__DATA TO PROCESS__

■ ■ ■ ■ ■ ■ ■

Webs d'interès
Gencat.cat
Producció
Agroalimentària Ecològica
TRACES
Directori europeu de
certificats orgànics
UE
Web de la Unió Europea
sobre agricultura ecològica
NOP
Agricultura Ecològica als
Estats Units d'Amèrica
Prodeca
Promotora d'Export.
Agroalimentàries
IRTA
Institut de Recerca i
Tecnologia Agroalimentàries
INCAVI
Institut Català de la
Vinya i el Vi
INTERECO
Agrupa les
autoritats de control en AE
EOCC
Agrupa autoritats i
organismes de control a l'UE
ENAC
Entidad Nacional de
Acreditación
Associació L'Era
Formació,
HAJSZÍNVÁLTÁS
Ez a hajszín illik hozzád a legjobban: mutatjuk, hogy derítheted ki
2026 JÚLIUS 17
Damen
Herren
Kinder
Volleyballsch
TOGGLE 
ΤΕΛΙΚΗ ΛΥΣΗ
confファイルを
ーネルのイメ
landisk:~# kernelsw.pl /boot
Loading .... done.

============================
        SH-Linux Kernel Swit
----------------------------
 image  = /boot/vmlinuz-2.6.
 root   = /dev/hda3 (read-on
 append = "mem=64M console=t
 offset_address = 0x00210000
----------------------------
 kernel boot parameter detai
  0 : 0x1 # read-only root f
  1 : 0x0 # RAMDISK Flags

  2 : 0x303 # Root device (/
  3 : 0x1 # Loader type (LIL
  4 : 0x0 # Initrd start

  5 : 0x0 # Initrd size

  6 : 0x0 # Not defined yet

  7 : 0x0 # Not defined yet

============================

■ ■ ■ ■ ■ ■ ■

Your answer is the line containing "autoritats de control en AE" plus every line after it through the end of the entries, given again exactly and alone.

autoritats de control en AE
EOCC
Agrupa autoritats i
organismes de control a l'UE
ENAC
Entidad Nacional de
Acreditación
Associació L'Era
Formació,
HAJSZÍNVÁLTÁS
Ez a hajszín illik hozzád a legjobban: mutatjuk, hogy derítheted ki
2026 JÚLIUS 17
Damen
Herren
Kinder
Volleyballsch
TOGGLE 
ΤΕΛΙΚΗ ΛΥΣΗ
confファイルを
ーネルのイメ
landisk:~# kernelsw.pl /boot
Loading .... done.

============================
        SH-Linux Kernel Swit
----------------------------
 image  = /boot/vmlinuz-2.6.
 root   = /dev/hda3 (read-on
 append = "mem=64M console=t
 offset_address = 0x00210000
----------------------------
 kernel boot parameter detai
  0 : 0x1 # read-only root f
  1 : 0x0 # RAMDISK Flags

  2 : 0x303 # Root device (/
  3 : 0x1 # Loader type (LIL
  4 : 0x0 # Initrd start

  5 : 0x0 # Initrd size

  6 : 0x0 # Not defined yet

  7 : 0x0 # Not defined yet

============================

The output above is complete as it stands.